Она злилась все время, пока конка двигалась по Неглинной. Но когда подъехали к бульварам и появились цветущие каштаны, спохватилась: ох, да что же я такое делаю… Гневаться и так смертный грех, а в праздник, поди, и вовсе за два греха считается. Анастасия вытерла набежавшие слезинки и заставила себя улыбнуться. Так-то лучше.

Конка остановилась возле Трубной площади. Здесь, несмотря на ранний час, уже шумел и суетился рынок. Продавали сразу все: пожухлый бурак и брюкву-саксонку, пряности, страшноватые на вид весенние грибы, чашки фарфоровые, потускневший бронзовый подсвечник, какие-то вещи с чужого плеча… А еще птичек в клетках, которых было ужасно жалко. Вот и все, что разглядела из своего окошка девочка.

Вагон конки пополнился новыми пассажирами. А форейторы в зеленых куртках подвели двух лошадей пегой масти, с полинявшими боками.

– Теперь еще и этих запрягут, а после сразу поедем дальше, – слышались громкие объяснения кондуктора. Он распушил хвост, словно павлин, и не отходил от некой дамы лет тридцати, судя по одежде – гувернантки. Та постоянно отворачивала лицо от Фуфырева, но ее надменный профиль, видимо, распалял еще больше, потому что объяснения продолжались. – Без дополнительной конной тяги вагон по Рождественскому бульвару не поднимется. Видите, как горбится мостовая?

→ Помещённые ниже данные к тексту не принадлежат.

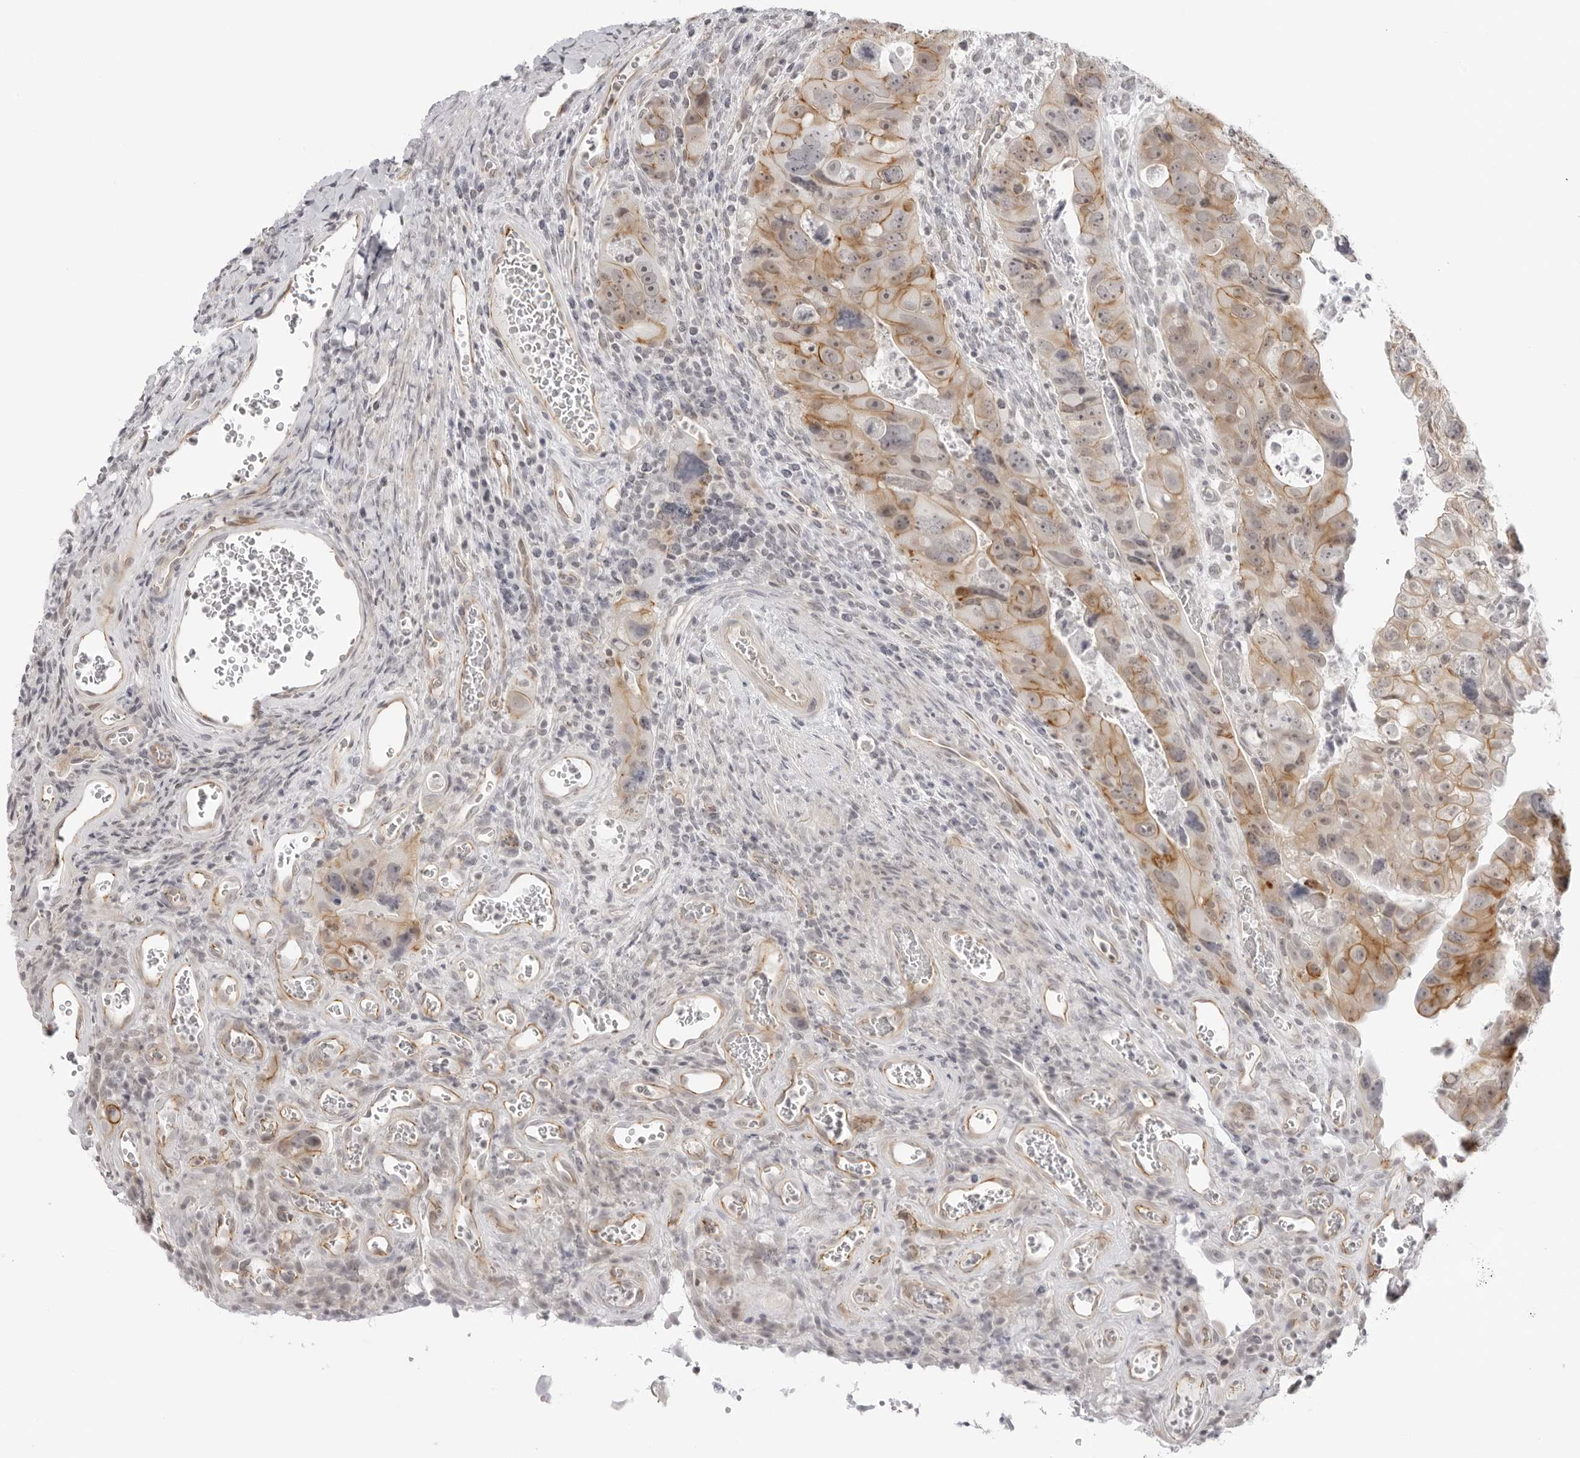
{"staining": {"intensity": "moderate", "quantity": ">75%", "location": "cytoplasmic/membranous"}, "tissue": "colorectal cancer", "cell_type": "Tumor cells", "image_type": "cancer", "snomed": [{"axis": "morphology", "description": "Adenocarcinoma, NOS"}, {"axis": "topography", "description": "Rectum"}], "caption": "This image reveals immunohistochemistry (IHC) staining of human colorectal adenocarcinoma, with medium moderate cytoplasmic/membranous positivity in about >75% of tumor cells.", "gene": "TRAPPC3", "patient": {"sex": "male", "age": 59}}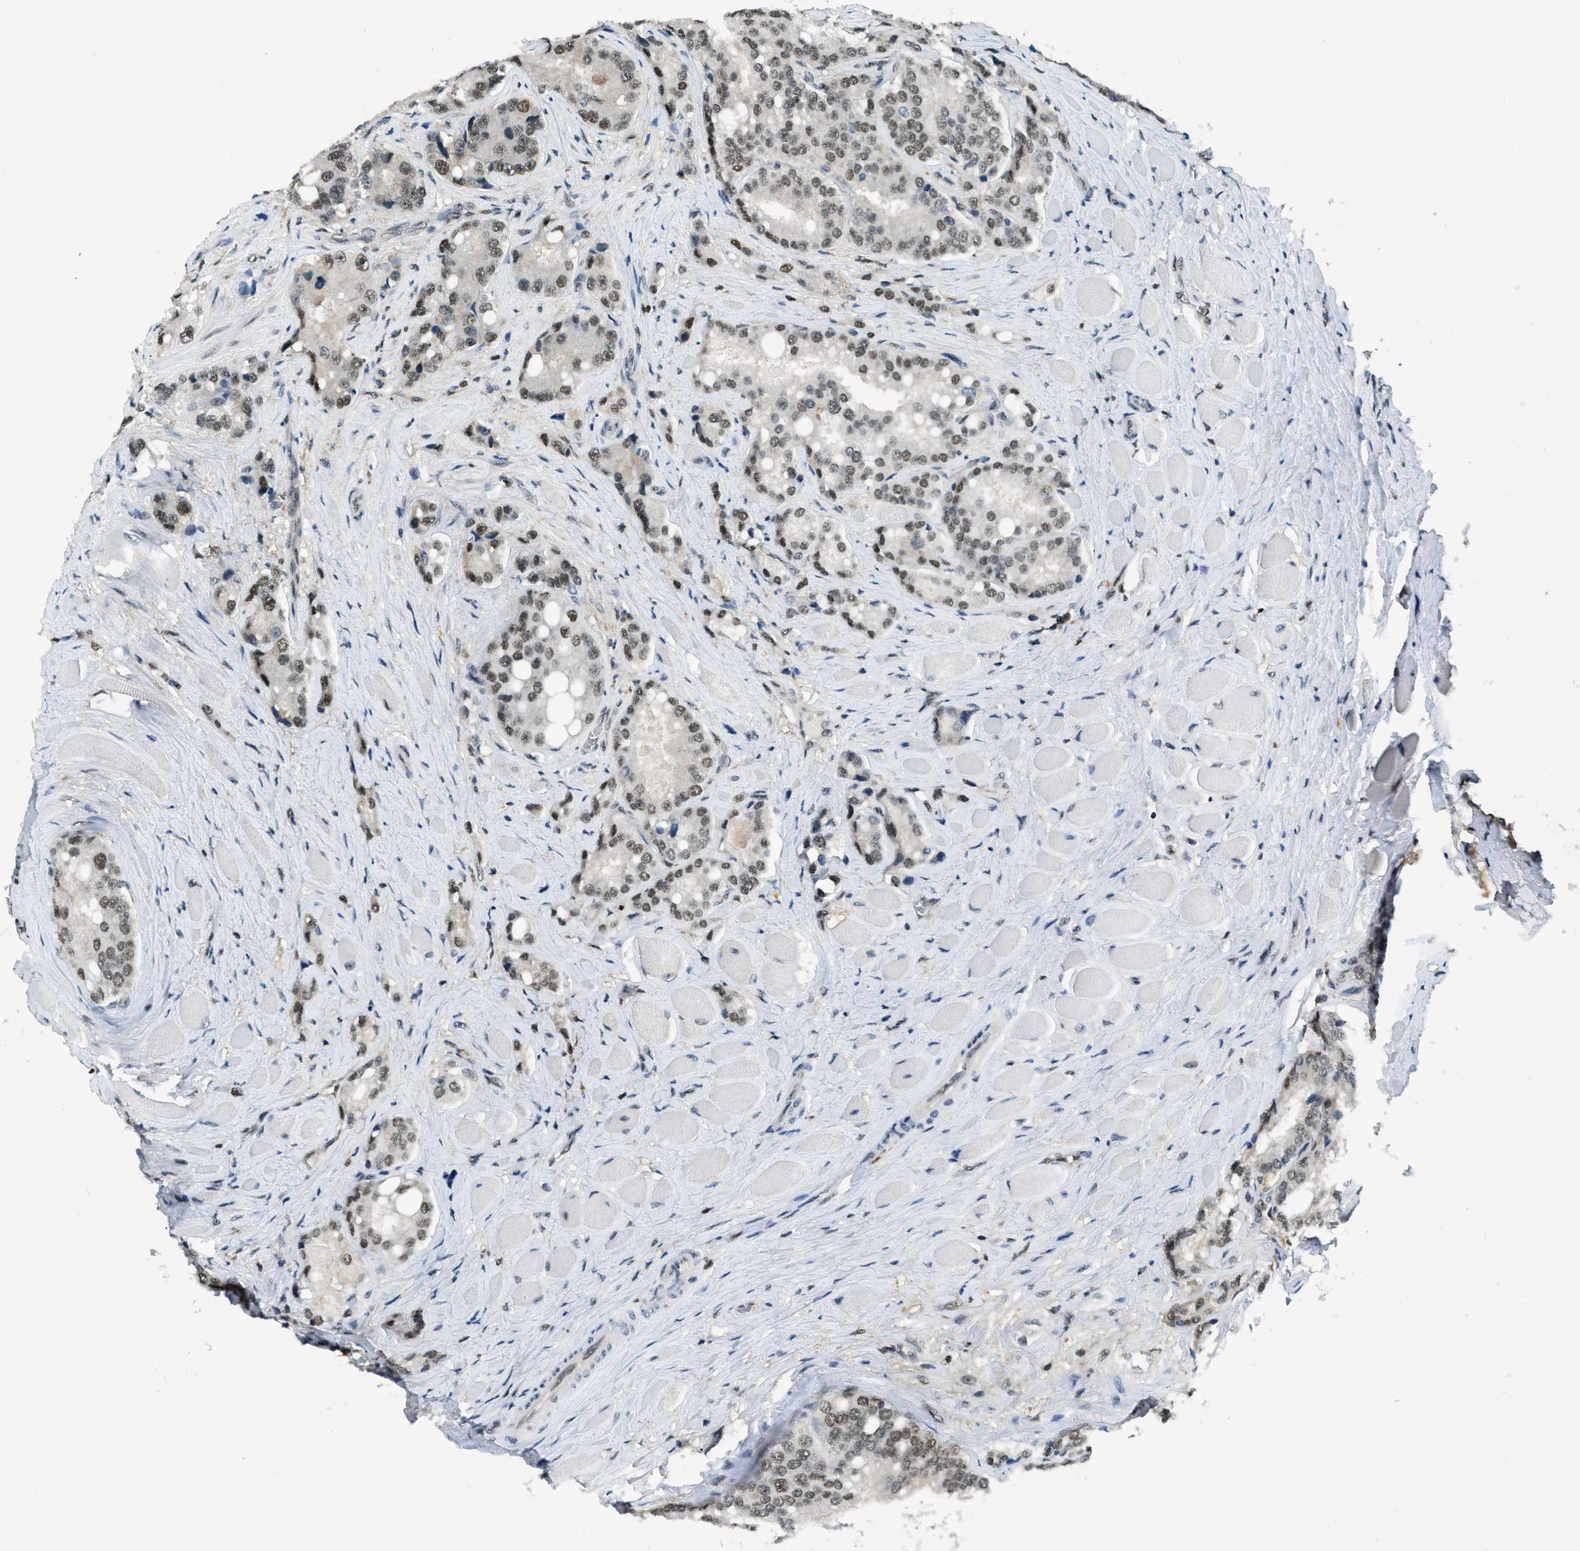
{"staining": {"intensity": "moderate", "quantity": ">75%", "location": "nuclear"}, "tissue": "prostate cancer", "cell_type": "Tumor cells", "image_type": "cancer", "snomed": [{"axis": "morphology", "description": "Adenocarcinoma, High grade"}, {"axis": "topography", "description": "Prostate"}], "caption": "High-power microscopy captured an immunohistochemistry micrograph of prostate cancer, revealing moderate nuclear expression in approximately >75% of tumor cells.", "gene": "OGFR", "patient": {"sex": "male", "age": 50}}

Анастасия знала про сложный подъем. Как и про то, что лошадкам тяжело, даже вчетвером, тащить в горку громоздкую махину, набитую людьми. Их тоже всегда было очень жалко, а все же не так сильно, как птичек в клетках. В обычные дни она бы с восторгом наблюдала, как пегих кобылок запрягают парой, а после цепляют к Сивке и Бурке за длинную… Э-э-э, штуку с крюком? Георгий знает, как называется эта штука. Однако сейчас он на империале, смотрит во все глаза и поддерживает Павлушу, чтобы не упал вниз, а то ведь этот любопытный сорванец всегда перегибается через хлипкое ограждение. Да, в обычные дни…

Но сегодня-то праздник великий. Девочка засмотрелась на большой каштан, весь в цветущих «свечках». Этот старый каштан, великан среди соседних деревьев, изрядно нависающий над дорогой, вдруг напомнил ей храм. Церковь вчера была убран ко всенощной – вокруг икон зеленели березовые веточки, пол устилала скошенная трава. Священник, принимавший ее первую исповедь, также был облачен в зеленое. А кругом горели свечи.

Разумеется, девочка была в полном смятении. Запиналась, пыталась сказать, но слова не шли наружу, застревали где-то в горле, сбиваясь в большой комок. Тогда батюшка наклонился близко-близко и шепнул:

– Боишься?

Она кивнула.

– Чего боишься? Наказания? – продолжал допытываться священник.

Анастасия снова кивнула, не в силах проглотить комок, который мешал уже не только говорить, но и дышать. Ей казалось, что вот прямо сейчас случится обморок.

А бородач в рясе сел рядом, прямо на усыпанный душистыми травами пол, обнял ее за плечи и заговорил тихонько:

– Я тоже на первой исповеди боялся. Думал, Бог не простит, накажет за грехи. Все и всегда именно наказания страшатся. Да что мы с тобой, простые грешники… Даже апостолы боялись, сильно боялись. Их ведь могли казнить, многих христиан в те времена казнили, мучили страшно. И вот в такой же точно день, канун Троицы, сидели они, запершись на все засовы, окна ставнями загородили. Вдруг шум, треск, огонь явился с неба и, представь себе, над каждым апостолом зажегся язык пламени. Это тоже могло напугать. Меня бы уж точно напугало, до обморока.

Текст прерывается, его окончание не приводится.